US Defense Secretary Robert Gates says a current plan to reduce the number of US troops in Iraq remains on track, but further withdrawals will depend on the readiness of the Iraqi army.

Gates told reporters at the Pentagon on Thursday that evidence suggests the United States will be able to complete the withdrawal of five combat brigades from Iraq by the end of July (with each brigade having 35-hundred to four thousand troops). That would leave about 130-thousand US troops in Iraq.
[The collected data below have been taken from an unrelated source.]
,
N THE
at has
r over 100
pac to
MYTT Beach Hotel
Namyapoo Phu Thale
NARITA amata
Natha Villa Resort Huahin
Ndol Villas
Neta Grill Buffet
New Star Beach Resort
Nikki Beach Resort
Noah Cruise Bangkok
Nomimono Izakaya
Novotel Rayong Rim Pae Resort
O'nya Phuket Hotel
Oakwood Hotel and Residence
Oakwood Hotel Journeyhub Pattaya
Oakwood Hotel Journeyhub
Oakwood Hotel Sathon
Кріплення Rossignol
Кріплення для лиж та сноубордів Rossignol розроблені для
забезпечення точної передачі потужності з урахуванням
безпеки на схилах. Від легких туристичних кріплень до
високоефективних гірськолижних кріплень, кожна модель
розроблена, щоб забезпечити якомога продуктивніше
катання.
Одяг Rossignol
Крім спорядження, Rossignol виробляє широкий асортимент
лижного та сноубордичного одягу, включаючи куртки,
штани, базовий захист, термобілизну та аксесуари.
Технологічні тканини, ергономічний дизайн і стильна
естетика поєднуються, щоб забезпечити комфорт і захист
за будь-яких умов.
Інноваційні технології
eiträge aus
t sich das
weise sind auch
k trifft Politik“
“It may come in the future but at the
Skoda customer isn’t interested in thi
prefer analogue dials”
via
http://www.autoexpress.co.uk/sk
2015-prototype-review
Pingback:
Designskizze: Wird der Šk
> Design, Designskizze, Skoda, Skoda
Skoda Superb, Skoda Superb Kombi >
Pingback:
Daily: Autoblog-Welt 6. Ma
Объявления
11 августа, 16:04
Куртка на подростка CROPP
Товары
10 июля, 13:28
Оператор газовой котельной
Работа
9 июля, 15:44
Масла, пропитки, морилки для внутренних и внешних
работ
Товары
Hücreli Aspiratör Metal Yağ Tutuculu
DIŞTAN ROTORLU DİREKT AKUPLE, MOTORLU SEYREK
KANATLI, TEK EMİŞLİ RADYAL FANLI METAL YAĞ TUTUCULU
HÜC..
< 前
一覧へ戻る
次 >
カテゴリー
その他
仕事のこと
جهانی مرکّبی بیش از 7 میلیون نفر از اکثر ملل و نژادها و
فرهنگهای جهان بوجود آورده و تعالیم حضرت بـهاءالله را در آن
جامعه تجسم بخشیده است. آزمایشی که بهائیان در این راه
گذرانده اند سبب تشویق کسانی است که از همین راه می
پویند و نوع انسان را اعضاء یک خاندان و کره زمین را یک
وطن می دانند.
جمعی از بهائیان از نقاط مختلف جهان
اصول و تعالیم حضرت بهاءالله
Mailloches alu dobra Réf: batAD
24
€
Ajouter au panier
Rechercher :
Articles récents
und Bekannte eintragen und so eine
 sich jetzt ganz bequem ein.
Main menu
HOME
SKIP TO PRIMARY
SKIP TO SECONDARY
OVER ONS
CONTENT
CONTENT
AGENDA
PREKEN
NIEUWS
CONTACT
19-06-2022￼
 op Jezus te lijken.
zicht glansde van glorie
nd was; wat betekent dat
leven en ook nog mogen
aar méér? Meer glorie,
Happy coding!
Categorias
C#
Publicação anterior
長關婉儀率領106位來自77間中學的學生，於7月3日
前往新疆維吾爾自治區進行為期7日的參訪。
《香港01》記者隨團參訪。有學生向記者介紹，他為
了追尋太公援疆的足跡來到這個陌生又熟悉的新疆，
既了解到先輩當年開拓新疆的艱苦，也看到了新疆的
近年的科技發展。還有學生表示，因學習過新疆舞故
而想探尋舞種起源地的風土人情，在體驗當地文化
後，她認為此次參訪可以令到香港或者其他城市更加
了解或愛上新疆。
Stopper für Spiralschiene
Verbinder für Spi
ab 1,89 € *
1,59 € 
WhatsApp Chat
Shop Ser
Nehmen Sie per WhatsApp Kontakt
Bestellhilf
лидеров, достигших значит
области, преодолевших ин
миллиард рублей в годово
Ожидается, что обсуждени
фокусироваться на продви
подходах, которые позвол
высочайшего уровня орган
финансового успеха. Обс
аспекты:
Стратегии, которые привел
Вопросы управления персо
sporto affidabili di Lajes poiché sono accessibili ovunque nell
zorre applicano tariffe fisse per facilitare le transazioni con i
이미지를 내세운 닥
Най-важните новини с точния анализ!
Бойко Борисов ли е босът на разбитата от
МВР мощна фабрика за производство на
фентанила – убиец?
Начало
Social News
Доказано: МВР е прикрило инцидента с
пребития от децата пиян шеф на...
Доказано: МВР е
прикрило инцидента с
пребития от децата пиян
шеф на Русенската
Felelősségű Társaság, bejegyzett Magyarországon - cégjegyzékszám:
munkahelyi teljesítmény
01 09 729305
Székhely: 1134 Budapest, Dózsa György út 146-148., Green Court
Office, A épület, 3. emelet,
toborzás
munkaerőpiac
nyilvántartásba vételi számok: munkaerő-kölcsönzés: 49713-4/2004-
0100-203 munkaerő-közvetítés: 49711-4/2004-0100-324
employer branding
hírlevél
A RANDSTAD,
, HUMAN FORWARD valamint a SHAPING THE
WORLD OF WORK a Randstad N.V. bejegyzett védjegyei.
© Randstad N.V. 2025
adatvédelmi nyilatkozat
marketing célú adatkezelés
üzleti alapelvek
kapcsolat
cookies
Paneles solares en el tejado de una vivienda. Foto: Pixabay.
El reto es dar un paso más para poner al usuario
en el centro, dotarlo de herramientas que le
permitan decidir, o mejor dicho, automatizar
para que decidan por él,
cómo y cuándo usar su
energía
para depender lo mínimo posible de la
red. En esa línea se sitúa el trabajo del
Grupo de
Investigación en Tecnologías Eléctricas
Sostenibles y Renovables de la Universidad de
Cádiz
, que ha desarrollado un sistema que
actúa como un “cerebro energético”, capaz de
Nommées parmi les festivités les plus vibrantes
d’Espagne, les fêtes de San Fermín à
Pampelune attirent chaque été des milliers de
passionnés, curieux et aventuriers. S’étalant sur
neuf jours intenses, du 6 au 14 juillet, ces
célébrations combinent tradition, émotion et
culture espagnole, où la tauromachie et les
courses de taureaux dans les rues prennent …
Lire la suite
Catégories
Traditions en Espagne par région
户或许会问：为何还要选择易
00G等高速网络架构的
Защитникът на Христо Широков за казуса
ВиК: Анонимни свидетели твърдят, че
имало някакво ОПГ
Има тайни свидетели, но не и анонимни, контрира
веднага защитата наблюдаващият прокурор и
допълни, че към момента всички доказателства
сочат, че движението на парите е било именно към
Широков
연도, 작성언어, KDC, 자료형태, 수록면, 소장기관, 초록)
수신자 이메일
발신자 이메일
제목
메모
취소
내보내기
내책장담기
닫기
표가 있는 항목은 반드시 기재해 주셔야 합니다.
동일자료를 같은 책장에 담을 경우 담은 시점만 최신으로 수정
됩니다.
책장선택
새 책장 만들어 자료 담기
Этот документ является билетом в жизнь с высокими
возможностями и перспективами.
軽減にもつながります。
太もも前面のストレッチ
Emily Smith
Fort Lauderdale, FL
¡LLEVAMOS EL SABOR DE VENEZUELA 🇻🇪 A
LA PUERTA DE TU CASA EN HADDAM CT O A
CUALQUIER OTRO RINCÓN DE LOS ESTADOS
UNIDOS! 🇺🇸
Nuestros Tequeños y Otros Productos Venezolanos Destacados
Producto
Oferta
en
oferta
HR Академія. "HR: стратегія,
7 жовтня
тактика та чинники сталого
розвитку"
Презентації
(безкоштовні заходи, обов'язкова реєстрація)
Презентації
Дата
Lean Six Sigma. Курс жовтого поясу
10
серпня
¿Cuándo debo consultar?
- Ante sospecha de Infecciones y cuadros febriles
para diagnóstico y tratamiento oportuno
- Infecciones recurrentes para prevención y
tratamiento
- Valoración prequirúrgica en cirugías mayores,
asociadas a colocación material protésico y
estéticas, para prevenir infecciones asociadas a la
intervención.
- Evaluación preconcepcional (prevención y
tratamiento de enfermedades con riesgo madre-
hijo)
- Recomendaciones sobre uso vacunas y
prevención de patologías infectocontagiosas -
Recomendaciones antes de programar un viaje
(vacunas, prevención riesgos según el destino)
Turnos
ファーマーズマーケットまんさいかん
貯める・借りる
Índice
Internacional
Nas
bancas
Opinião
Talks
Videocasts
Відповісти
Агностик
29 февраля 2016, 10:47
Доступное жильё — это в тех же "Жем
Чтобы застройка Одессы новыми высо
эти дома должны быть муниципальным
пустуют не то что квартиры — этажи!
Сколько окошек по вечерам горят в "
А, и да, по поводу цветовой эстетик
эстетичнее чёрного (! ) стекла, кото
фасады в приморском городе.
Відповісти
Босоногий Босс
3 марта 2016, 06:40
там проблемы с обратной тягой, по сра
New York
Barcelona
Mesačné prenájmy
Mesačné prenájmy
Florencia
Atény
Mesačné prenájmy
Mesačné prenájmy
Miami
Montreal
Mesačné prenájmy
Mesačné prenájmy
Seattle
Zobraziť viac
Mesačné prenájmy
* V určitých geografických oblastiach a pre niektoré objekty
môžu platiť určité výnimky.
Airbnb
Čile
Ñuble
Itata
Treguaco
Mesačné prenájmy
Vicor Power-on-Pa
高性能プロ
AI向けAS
Gates said he hopes the pace of the withdrawal in the first half of the year will continue in the second half, but that will depend on a March assessment from the top US commander in Iraq, General David Petraeus, on the readiness of Iraqi forces.

In Iraqon Thursday, police said a suicide bomber blew himself up near a Shi'ite mosque north of Baghdad, killing at least eight people and wounding at least 13 others.

Police say the attacker struck outside the city of Baquba as worshippers gathered for a ceremony marking Ashura, one of the holiest days in the Shi'ite Muslim calendar.

Iraqi authorities have announced curfews in Baghdad, Diyala and 10 southern provinces to protect pilgrims attending the 10-day long religious ritual, a target in the past for militant attacks.

Thousands of black-clad pilgrims from across Iraq and the rest of the Muslim world are converging in the Iraqi Shi'ite city of Karbala to participate in the event. The ritual commemorates the seventh-century killing in Karbala of the grandson of Islam's Prophet Mohammed.

Separately today, the US military in Iraq said coalition forces killed two suspected terrorists and detained 17 others during operations targeting al-Qaida networks in northern Iraq.